Big-box vs multi-let industrial: common questions

What is the difference between big-box and multi-let industrial?

Big-box industrial is a single large distribution shed, usually 100,000 sq ft or more, let to one occupier on a long lease. Multi-let industrial is an estate of smaller units let to many occupiers on shorter leases. Big-box gives long, secure, low-management income concentrated in one tenant; multi-let gives diversified, faster-growing income that needs intensive management. They suit different investors and carry different risks, so the choice depends on appetite for management, growth and income security.

Which is a better investment, big-box or multi-let?

Neither is better in the abstract. Big-box suits investors who want long, contractual income from a strong covenant with little management, accepting concentration risk in one tenant. Multi-let suits investors who want diversified income and stronger rental growth and are willing to do the management. Recent data shows multi-let with strong rental growth at £15.55 per sq ft prime (Colliers, H2 2025) and standard industrial leading total returns (MSCI, Q4 2025), but big-box prime yields are keener at 5.00 percent (Knight Frank, Jan 2026).

What is multi-tenant industrial?

Multi-tenant, or multi-let, industrial is an estate or terrace of industrial units occupied by several different tenants under separate leases, rather than a single building let to one occupier. The landlord collects many rents, manages a service charge across the common areas, and deals with a continuous cycle of lettings, renewals and rent reviews. The diversified income is more resilient to any one tenant leaving, but the estate needs active management to perform.

What is the most common lease used by industrial tenants?

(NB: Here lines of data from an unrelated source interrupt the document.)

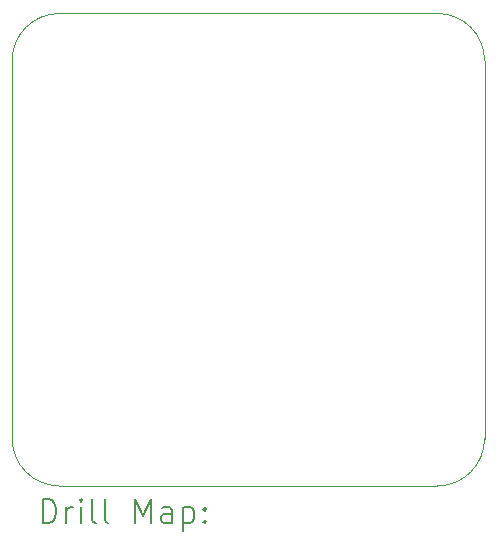
<source format=gbr>
%TF.GenerationSoftware,KiCad,Pcbnew,8.0.5*%
%TF.CreationDate,2024-09-29T15:37:14+05:30*%
%TF.ProjectId,waveform_generator,77617665-666f-4726-9d5f-67656e657261,rev?*%
%TF.SameCoordinates,Original*%
%TF.FileFunction,Drillmap*%
%TF.FilePolarity,Positive*%
%FSLAX45Y45*%
G04 Gerber Fmt 4.5, Leading zero omitted, Abs format (unit mm)*
G04 Created by KiCad (PCBNEW 8.0.5) date 2024-09-29 15:37:14*
%MOMM*%
%LPD*%
G01*
G04 APERTURE LIST*
%ADD10C,0.050000*%
%ADD11C,0.200000*%
G04 APERTURE END LIST*
D10*
X22000000Y-8600000D02*
X22000000Y-5400000D01*
X18000000Y-5400000D02*
G75*
G02*
X18400000Y-5000000I400000J0D01*
G01*
X18000000Y-8600000D02*
X18000000Y-5400000D01*
X21600000Y-5000000D02*
X18400000Y-5000000D01*
X21600000Y-5000000D02*
G75*
G02*
X22000000Y-5400000I0J-400000D01*
G01*
X21600000Y-9000000D02*
X18400000Y-9000000D01*
X18400000Y-9000000D02*
G75*
G02*
X18000000Y-8600000I0J400000D01*
G01*
X22000000Y-8600000D02*
G75*
G02*
X21600000Y-9000000I-400000J0D01*
G01*
D11*
X18258277Y-9313984D02*
X18258277Y-9113984D01*
X18258277Y-9113984D02*
X18305896Y-9113984D01*
X18305896Y-9113984D02*
X18334467Y-9123508D01*
X18334467Y-9123508D02*
X18353515Y-9142555D01*
X18353515Y-9142555D02*
X18363039Y-9161603D01*
X18363039Y-9161603D02*
X18372563Y-9199698D01*
X18372563Y-9199698D02*
X18372563Y-9228270D01*
X18372563Y-9228270D02*
X18363039Y-9266365D01*
X18363039Y-9266365D02*
X18353515Y-9285412D01*
X18353515Y-9285412D02*
X18334467Y-9304460D01*
X18334467Y-9304460D02*
X18305896Y-9313984D01*
X18305896Y-9313984D02*
X18258277Y-9313984D01*
X18458277Y-9313984D02*
X18458277Y-9180650D01*
X18458277Y-9218746D02*
X18467801Y-9199698D01*
X18467801Y-9199698D02*
X18477324Y-9190174D01*
X18477324Y-9190174D02*
X18496372Y-9180650D01*
X18496372Y-9180650D02*
X18515420Y-9180650D01*
X18582086Y-9313984D02*
X18582086Y-9180650D01*
X18582086Y-9113984D02*
X18572563Y-9123508D01*
X18572563Y-9123508D02*
X18582086Y-9133031D01*
X18582086Y-9133031D02*
X18591610Y-9123508D01*
X18591610Y-9123508D02*
X18582086Y-9113984D01*
X18582086Y-9113984D02*
X18582086Y-9133031D01*
X18705896Y-9313984D02*
X18686848Y-9304460D01*
X18686848Y-9304460D02*
X18677324Y-9285412D01*
X18677324Y-9285412D02*
X18677324Y-9113984D01*
X18810658Y-9313984D02*
X18791610Y-9304460D01*
X18791610Y-9304460D02*
X18782086Y-9285412D01*
X18782086Y-9285412D02*
X18782086Y-9113984D01*
X19039229Y-9313984D02*
X19039229Y-9113984D01*
X19039229Y-9113984D02*
X19105896Y-9256841D01*
X19105896Y-9256841D02*
X19172563Y-9113984D01*
X19172563Y-9113984D02*
X19172563Y-9313984D01*
X19353515Y-9313984D02*
X19353515Y-9209222D01*
X19353515Y-9209222D02*
X19343991Y-9190174D01*
X19343991Y-9190174D02*
X19324944Y-9180650D01*
X19324944Y-9180650D02*
X19286848Y-9180650D01*
X19286848Y-9180650D02*
X19267801Y-9190174D01*
X19353515Y-9304460D02*
X19334467Y-9313984D01*
X19334467Y-9313984D02*
X19286848Y-9313984D01*
X19286848Y-9313984D02*
X19267801Y-9304460D01*
X19267801Y-9304460D02*
X19258277Y-9285412D01*
X19258277Y-9285412D02*
X19258277Y-9266365D01*
X19258277Y-9266365D02*
X19267801Y-9247317D01*
X19267801Y-9247317D02*
X19286848Y-9237793D01*
X19286848Y-9237793D02*
X19334467Y-9237793D01*
X19334467Y-9237793D02*
X19353515Y-9228270D01*
X19448753Y-9180650D02*
X19448753Y-9380650D01*
X19448753Y-9190174D02*
X19467801Y-9180650D01*
X19467801Y-9180650D02*
X19505896Y-9180650D01*
X19505896Y-9180650D02*
X19524944Y-9190174D01*
X19524944Y-9190174D02*
X19534467Y-9199698D01*
X19534467Y-9199698D02*
X19543991Y-9218746D01*
X19543991Y-9218746D02*
X19543991Y-9275889D01*
X19543991Y-9275889D02*
X19534467Y-9294936D01*
X19534467Y-9294936D02*
X19524944Y-9304460D01*
X19524944Y-9304460D02*
X19505896Y-9313984D01*
X19505896Y-9313984D02*
X19467801Y-9313984D01*
X19467801Y-9313984D02*
X19448753Y-9304460D01*
X19629705Y-9294936D02*
X19639229Y-9304460D01*
X19639229Y-9304460D02*
X19629705Y-9313984D01*
X19629705Y-9313984D02*
X19620182Y-9304460D01*
X19620182Y-9304460D02*
X19629705Y-9294936D01*
X19629705Y-9294936D02*
X19629705Y-9313984D01*
X19629705Y-9190174D02*
X19639229Y-9199698D01*
X19639229Y-9199698D02*
X19629705Y-9209222D01*
X19629705Y-9209222D02*
X19620182Y-9199698D01*
X19620182Y-9199698D02*
X19629705Y-9190174D01*
X19629705Y-9190174D02*
X19629705Y-9209222D01*
M02*

</source>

The full repairing and insuring lease, usually shortened to FRI, is the most common in UK industrial property. Under an FRI lease the tenant is responsible for repairing and insuring the building, so the landlord receives a rent net of those costs. On big-box single-let assets the FRI lease is typically long, often ten to twenty years; on multi-let estates it tends to be shorter, and on smaller units some costs may shift back to the landlord through a service charge.